Ramsay told Petroleum News that without knowing how long an extension Imperial might seek, 5 to 7 years “would probably be a good timeframe.”

If British Columbia becomes an outlet for LNG exports, there is reason for the MGP partners to retain their access to Mackenzie Delta gas.

Ramsay said that given the industry investment in the project, along with a heavy commitment by the NWT government and the aboriginal community, it makes no sense to abandon the work done this century on a lengthy and costly regulatory process.

He noted that ExxonMobil and Imperial are joint-venture partners in the proposed WCC LNG project that has an NEB permit to export 30 million metric tons a year, making it one of the four largest of the 19 projects proposed for British Columbia.

“Mackenzie gas is conventional and would be an excellent supply source for any LNG project,” he said.

The OTC conference also gave Ramsay an opportunity to continue his discussions with companies looking to invest in the Arctic, notably Norway’s Statoil.

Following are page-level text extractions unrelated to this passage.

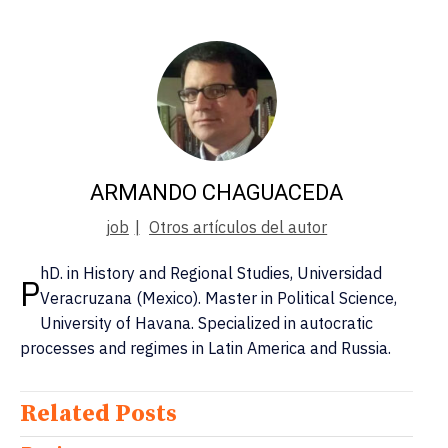
ARMANDO CHAGUACEDA
job
|
Otros artículos del autor
hD. in History and Regional Studies, Universidad
P
Veracruzana (Mexico). Master in Political Science,
University of Havana. Specialized in autocratic
processes and regimes in Latin America and Russia.
Related Posts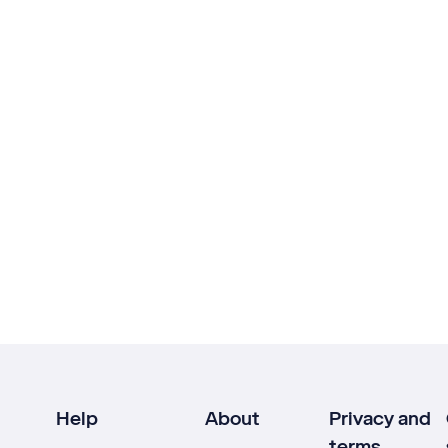
Help
About
Privacy and
terms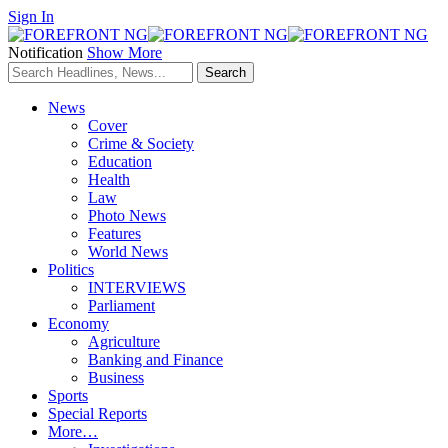
Sign In
Notification
Show More
News
Cover
Crime & Society
Education
Health
Law
Photo News
Features
World News
Politics
INTERVIEWS
Parliament
Economy
Agriculture
Banking and Finance
Business
Sports
Special Reports
More…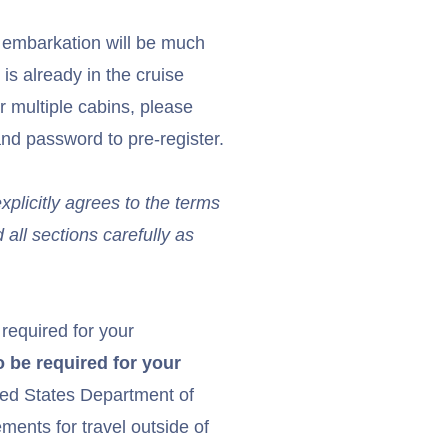
r embarkation will be much
 is already in the cruise
or multiple cabins, please
nd password to pre-register.
licitly agrees to the terms
 all sections carefully as
 required for your
 be required for your
ed States Department of
ents for travel outside of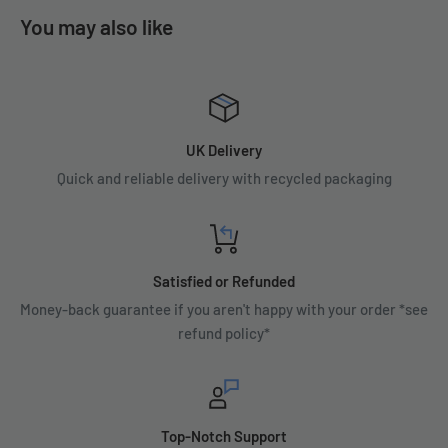
You may also like
UK Delivery
Quick and reliable delivery with recycled packaging
Satisfied or Refunded
Money-back guarantee if you aren't happy with your order *see
refund policy*
Top-Notch Support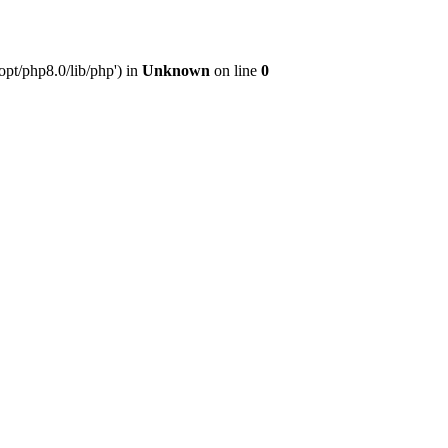
pt/php8.0/lib/php') in
Unknown
on line
0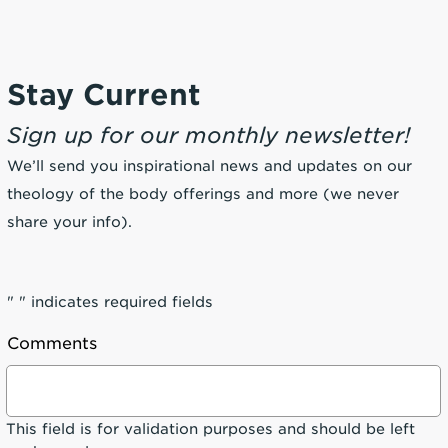
Stay Current
Sign up for our monthly newsletter!
We’ll send you inspirational news and updates on our
theology of the body offerings and more (we never
share your info).
"
" indicates required fields
Comments
This field is for validation purposes and should be left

Although unable to disclose what Statoil might be interested in “they are certainly a world-class company with a tremendous amount of experience in the Arctic setting,” he said.

For now, Ramsay said the NWT government is answering Statoil questions on the political and environmental regulatory aspects of exploration in its region, especially since the territory gained jurisdiction over onshore activities earlier this year.

He said the discussions have also covered “how partnerships might work. Otherwise we’ll have to take a wait-and-see approach.”